1987	Ph.D., State University of New York at Buffalo
1988-1991	Postdoc, Roswell Park Cancer Institute, Buffalo, NY

Research Interests

Molecular Mechanisms Regulating Transcription of the Renin Gene.
My laboratory is primarily interested in investigating the regulation of genes involved in cardiovascular homeostasis using both cell culture and transgenic model systems. We have been examining the regulation of the gene encoding a protein (renin) central to the regulation of blood pressure and water and electrolyte homeostasis. We have identified a strong enhancer of transcription 2.6 kb upstream of the mouse renin gene and its homolog 13.0 kb upstream of the human renin gene. This enhancer is a complex regulatory element consisting of the binding sites for at least 7 different transcription factors including NF-Y, RAR, RXR, CREM, CREB, USF-1 and USF-2. These transcription factors serve to both up-regulate and down-regulate renin expression in response to physiological cues. Using yeast one-hybrid analysis, we recently determined that Ear2, an orphan member of the nuclear hormone super-family, is a strong negative regulator of renin expression. It represses transcription by binding to the same site as RAR on the enhancer and may therefore compete with it for binding. We are currently interrogating the importance of steroid hormone receptor transcription factors in regulating renin expression using inhibitory RNAs (RNAi).

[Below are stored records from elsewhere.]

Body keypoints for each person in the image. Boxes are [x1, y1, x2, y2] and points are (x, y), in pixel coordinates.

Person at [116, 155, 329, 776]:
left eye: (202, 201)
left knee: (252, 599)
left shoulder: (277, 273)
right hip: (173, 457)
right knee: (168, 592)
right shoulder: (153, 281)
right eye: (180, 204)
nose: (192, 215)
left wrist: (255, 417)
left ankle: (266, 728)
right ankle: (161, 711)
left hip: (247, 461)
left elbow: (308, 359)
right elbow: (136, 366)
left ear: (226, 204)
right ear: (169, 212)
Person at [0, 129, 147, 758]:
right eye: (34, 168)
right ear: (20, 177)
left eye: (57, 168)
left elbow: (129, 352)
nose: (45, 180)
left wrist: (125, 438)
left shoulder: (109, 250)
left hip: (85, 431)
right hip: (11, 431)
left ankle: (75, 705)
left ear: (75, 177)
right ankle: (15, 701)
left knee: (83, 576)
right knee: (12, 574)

We have also generated a number of transgenic mouse models to examine the regulation of renin transcription. The most important model consists of a 160 kb P1 artificial chromosome (PAC) construct which contains the renin gene as well as the upstream PEPP3 and Kiss1 genes and the downstream FLJ10761 and Sox13 genes. The regulation of renin transcription from this construct is exquisitely tight, responding exactly as anticipated to physiological signals which normally regulate the renin gene. We are currently performing mutagenesis of each of the transcription factor binding sites in this PAC construct to assess their importance in tissue- and cell-specific expression of renin, its response to hormonal stimulation and its response to physiological signals. We are also determining if the enhancer influences the transcription of the nearby upstream and downstream genes.

Selected Publications

1. Keen, H.L., Ryan, M.J., Beyer, A., Mathur, S., Scheetz, T.E., Gackle, B.D., Faraci, F.M., Casavant, T.L., Sigmund, C.D. Gene Expression Profiling of Potential PPARγ Target Genes in Mouse Aorta Physiological Genomics. 18: 33-42, 2004.

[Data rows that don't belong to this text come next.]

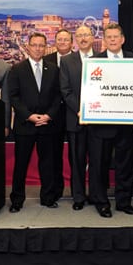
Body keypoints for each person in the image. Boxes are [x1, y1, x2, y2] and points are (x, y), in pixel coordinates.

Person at [7, 32, 62, 213]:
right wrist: (29, 116)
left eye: (41, 45)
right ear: (28, 47)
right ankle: (17, 200)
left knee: (47, 164)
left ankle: (47, 198)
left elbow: (58, 97)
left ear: (45, 47)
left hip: (47, 124)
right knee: (21, 165)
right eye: (35, 45)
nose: (38, 48)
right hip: (25, 125)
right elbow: (13, 97)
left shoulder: (53, 69)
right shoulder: (17, 69)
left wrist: (49, 115)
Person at [88, 23, 133, 218]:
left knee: (126, 165)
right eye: (108, 37)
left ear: (123, 39)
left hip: (125, 123)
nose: (112, 40)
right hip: (100, 124)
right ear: (104, 39)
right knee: (99, 165)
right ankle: (101, 203)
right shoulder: (94, 62)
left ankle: (124, 202)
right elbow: (89, 91)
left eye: (116, 36)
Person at [59, 26, 96, 211]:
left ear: (92, 37)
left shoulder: (102, 59)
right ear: (75, 39)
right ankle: (79, 196)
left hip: (98, 120)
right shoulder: (67, 61)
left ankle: (97, 194)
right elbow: (65, 90)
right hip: (76, 119)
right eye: (79, 35)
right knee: (77, 160)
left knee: (98, 161)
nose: (83, 38)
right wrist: (80, 110)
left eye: (86, 35)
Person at [43, 28, 73, 202]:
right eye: (59, 39)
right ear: (55, 42)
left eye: (66, 39)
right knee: (53, 155)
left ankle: (78, 191)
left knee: (75, 155)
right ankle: (55, 190)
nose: (62, 42)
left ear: (71, 42)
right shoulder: (46, 60)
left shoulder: (79, 60)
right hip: (52, 115)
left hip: (72, 113)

2. Sakai, K., Chapleau, M.W., Morimoto, S., Cassell, M.D. and Sigmund, C.D. Differential Modulation of Baroreflex Control of Heart Rate by Neuron- vs. Glia-derived Angiotensin II. Physiological Genomics 20: 66-72, 2004.

3. Sherrod, M., Liu, X., Zhang, X., and Sigmund, C.D.: Nuclear Localization of Angiotensinogen in Astrocytes. Am. J. Physiol. Regul. Integr. Comp. Physiol. 288:R539-R546, 2005.